### Work request
Copy the records from the start through the line containing "Входная дверь Дверной", substituting "Privatsphäre" for every "Datenschutz" and leaving everything else unchanged.

### The data

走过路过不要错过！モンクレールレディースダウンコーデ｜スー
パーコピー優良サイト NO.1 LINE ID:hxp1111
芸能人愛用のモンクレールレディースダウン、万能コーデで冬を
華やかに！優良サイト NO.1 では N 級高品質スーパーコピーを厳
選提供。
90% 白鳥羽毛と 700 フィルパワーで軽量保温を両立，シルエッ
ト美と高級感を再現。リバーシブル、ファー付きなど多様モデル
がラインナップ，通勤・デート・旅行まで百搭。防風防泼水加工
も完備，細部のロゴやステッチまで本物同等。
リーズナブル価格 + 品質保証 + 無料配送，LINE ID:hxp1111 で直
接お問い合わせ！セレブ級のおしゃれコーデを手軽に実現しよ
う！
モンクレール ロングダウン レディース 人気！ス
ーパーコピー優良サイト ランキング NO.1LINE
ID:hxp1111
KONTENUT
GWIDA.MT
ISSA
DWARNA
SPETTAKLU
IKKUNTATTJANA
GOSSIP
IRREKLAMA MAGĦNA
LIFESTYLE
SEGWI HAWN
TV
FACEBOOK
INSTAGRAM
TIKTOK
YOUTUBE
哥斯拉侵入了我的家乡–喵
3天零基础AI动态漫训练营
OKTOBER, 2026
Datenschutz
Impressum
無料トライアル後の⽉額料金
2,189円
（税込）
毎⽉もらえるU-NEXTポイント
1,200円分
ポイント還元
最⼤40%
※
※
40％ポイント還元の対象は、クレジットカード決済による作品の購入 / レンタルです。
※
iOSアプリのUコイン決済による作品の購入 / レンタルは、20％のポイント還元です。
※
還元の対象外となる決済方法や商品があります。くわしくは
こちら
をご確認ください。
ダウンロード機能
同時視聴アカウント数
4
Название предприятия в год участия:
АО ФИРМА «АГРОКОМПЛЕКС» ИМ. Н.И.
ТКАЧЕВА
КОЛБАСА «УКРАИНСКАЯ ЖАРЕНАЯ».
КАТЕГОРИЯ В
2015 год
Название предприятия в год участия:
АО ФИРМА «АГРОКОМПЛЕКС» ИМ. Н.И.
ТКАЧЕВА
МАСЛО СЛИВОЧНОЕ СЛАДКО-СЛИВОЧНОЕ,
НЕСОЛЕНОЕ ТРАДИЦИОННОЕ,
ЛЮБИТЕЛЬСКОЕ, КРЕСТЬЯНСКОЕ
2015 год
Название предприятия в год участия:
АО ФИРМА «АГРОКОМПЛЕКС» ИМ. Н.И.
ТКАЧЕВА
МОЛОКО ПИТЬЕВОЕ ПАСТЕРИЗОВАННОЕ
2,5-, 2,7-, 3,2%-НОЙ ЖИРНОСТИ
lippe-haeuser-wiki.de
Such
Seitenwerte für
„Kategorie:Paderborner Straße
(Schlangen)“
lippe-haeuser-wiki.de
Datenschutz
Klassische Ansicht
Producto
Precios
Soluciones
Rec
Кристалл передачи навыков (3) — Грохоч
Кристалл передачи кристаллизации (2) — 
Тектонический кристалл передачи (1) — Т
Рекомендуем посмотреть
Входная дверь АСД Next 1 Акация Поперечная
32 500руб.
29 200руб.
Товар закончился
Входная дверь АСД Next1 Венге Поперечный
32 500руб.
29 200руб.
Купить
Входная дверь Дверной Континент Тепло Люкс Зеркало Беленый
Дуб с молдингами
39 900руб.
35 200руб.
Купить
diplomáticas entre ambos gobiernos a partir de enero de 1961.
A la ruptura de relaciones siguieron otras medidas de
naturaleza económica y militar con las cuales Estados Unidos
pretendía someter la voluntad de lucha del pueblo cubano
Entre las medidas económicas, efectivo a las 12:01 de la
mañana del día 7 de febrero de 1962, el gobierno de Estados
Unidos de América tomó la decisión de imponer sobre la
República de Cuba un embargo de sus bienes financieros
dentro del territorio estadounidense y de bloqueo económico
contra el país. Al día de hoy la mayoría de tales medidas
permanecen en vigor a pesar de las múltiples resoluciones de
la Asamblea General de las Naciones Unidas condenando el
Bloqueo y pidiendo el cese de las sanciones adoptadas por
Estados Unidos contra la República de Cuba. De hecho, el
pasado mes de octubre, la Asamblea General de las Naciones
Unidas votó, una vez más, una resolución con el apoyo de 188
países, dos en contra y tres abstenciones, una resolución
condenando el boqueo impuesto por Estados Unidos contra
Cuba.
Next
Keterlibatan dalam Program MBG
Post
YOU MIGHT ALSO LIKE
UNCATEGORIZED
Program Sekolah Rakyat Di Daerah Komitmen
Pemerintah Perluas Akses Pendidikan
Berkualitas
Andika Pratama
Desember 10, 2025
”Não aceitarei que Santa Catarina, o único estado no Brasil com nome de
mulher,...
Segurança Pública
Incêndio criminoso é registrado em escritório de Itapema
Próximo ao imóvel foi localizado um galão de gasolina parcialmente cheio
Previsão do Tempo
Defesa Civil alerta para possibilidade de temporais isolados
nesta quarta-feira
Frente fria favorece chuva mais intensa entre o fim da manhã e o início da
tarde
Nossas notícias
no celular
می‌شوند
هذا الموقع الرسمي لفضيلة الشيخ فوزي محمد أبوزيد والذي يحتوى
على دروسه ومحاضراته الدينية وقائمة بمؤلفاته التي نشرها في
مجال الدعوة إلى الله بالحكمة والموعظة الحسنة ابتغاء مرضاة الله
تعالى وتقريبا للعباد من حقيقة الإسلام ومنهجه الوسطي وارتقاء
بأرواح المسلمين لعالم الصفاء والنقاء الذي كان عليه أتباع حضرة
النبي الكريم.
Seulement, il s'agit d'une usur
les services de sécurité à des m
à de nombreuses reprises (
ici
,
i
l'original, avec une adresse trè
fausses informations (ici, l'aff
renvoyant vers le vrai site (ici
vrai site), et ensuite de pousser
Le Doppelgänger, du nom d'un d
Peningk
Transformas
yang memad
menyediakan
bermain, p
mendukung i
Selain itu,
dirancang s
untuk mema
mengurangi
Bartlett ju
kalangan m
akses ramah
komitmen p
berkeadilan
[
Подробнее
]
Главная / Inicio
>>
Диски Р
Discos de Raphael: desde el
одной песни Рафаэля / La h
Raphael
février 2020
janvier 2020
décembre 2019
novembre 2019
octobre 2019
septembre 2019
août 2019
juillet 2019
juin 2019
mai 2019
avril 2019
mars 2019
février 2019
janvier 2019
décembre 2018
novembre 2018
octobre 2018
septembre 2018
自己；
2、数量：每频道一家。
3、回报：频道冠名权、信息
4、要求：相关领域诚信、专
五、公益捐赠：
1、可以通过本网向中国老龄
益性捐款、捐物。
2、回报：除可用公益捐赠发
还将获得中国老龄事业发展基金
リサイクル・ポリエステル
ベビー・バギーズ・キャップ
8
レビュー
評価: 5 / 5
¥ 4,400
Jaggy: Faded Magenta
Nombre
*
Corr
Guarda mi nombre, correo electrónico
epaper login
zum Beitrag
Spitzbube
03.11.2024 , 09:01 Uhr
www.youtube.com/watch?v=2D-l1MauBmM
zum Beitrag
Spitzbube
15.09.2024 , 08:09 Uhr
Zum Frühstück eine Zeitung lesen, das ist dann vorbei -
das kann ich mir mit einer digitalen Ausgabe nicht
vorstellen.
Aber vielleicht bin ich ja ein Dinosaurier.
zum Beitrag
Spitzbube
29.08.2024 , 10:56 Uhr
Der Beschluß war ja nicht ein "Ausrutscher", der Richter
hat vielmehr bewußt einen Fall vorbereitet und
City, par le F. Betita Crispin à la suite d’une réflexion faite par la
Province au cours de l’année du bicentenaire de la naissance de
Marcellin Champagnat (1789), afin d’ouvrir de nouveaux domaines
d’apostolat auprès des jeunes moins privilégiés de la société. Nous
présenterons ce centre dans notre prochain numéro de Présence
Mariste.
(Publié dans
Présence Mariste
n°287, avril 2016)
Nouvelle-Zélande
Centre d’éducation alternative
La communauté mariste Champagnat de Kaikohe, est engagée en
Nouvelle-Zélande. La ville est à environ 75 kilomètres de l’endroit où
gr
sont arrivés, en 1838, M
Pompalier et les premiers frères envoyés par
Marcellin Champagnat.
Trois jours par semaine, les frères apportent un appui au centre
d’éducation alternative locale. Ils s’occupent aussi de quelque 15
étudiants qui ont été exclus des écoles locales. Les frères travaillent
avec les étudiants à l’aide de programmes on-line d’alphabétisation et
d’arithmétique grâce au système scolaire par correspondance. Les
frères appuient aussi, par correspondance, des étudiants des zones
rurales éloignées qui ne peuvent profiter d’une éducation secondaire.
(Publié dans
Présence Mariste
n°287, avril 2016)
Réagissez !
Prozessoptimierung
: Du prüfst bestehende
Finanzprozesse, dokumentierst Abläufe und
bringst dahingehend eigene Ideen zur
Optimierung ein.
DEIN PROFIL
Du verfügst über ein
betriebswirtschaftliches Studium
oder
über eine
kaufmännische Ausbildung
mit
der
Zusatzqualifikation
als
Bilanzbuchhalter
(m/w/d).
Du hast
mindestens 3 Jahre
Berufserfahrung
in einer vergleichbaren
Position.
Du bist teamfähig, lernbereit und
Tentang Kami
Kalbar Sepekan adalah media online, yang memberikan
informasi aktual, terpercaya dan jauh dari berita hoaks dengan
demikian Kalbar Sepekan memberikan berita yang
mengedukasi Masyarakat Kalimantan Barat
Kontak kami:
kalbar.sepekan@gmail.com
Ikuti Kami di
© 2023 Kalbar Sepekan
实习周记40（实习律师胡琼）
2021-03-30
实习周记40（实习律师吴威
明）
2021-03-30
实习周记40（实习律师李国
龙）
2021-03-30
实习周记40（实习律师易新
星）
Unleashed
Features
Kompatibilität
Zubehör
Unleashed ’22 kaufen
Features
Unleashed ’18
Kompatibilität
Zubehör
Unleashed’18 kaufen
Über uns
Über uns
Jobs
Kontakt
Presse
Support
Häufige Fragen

### Output
走过路过不要错过！モンクレールレディースダウンコーデ｜スー
パーコピー優良サイト NO.1 LINE ID:hxp1111
芸能人愛用のモンクレールレディースダウン、万能コーデで冬を
華やかに！優良サイト NO.1 では N 級高品質スーパーコピーを厳
選提供。
90% 白鳥羽毛と 700 フィルパワーで軽量保温を両立，シルエッ
ト美と高級感を再現。リバーシブル、ファー付きなど多様モデル
がラインナップ，通勤・デート・旅行まで百搭。防風防泼水加工
も完備，細部のロゴやステッチまで本物同等。
リーズナブル価格 + 品質保証 + 無料配送，LINE ID:hxp1111 で直
接お問い合わせ！セレブ級のおしゃれコーデを手軽に実現しよ
う！
モンクレール ロングダウン レディース 人気！ス
ーパーコピー優良サイト ランキング NO.1LINE
ID:hxp1111
KONTENUT
GWIDA.MT
ISSA
DWARNA
SPETTAKLU
IKKUNTATTJANA
GOSSIP
IRREKLAMA MAGĦNA
LIFESTYLE
SEGWI HAWN
TV
FACEBOOK
INSTAGRAM
TIKTOK
YOUTUBE
哥斯拉侵入了我的家乡–喵
3天零基础AI动态漫训练营
OKTOBER, 2026
Privatsphäre
Impressum
無料トライアル後の⽉額料金
2,189円
（税込）
毎⽉もらえるU-NEXTポイント
1,200円分
ポイント還元
最⼤40%
※
※
40％ポイント還元の対象は、クレジットカード決済による作品の購入 / レンタルです。
※
iOSアプリのUコイン決済による作品の購入 / レンタルは、20％のポイント還元です。
※
還元の対象外となる決済方法や商品があります。くわしくは
こちら
をご確認ください。
ダウンロード機能
同時視聴アカウント数
4
Название предприятия в год участия:
АО ФИРМА «АГРОКОМПЛЕКС» ИМ. Н.И.
ТКАЧЕВА
КОЛБАСА «УКРАИНСКАЯ ЖАРЕНАЯ».
КАТЕГОРИЯ В
2015 год
Название предприятия в год участия:
АО ФИРМА «АГРОКОМПЛЕКС» ИМ. Н.И.
ТКАЧЕВА
МАСЛО СЛИВОЧНОЕ СЛАДКО-СЛИВОЧНОЕ,
НЕСОЛЕНОЕ ТРАДИЦИОННОЕ,
ЛЮБИТЕЛЬСКОЕ, КРЕСТЬЯНСКОЕ
2015 год
Название предприятия в год участия:
АО ФИРМА «АГРОКОМПЛЕКС» ИМ. Н.И.
ТКАЧЕВА
МОЛОКО ПИТЬЕВОЕ ПАСТЕРИЗОВАННОЕ
2,5-, 2,7-, 3,2%-НОЙ ЖИРНОСТИ
lippe-haeuser-wiki.de
Such
Seitenwerte für
„Kategorie:Paderborner Straße
(Schlangen)“
lippe-haeuser-wiki.de
Privatsphäre
Klassische Ansicht
Producto
Precios
Soluciones
Rec
Кристалл передачи навыков (3) — Грохоч
Кристалл передачи кристаллизации (2) — 
Тектонический кристалл передачи (1) — Т
Рекомендуем посмотреть
Входная дверь АСД Next 1 Акация Поперечная
32 500руб.
29 200руб.
Товар закончился
Входная дверь АСД Next1 Венге Поперечный
32 500руб.
29 200руб.
Купить
Входная дверь Дверной Континент Тепло Люкс Зеркало Беленый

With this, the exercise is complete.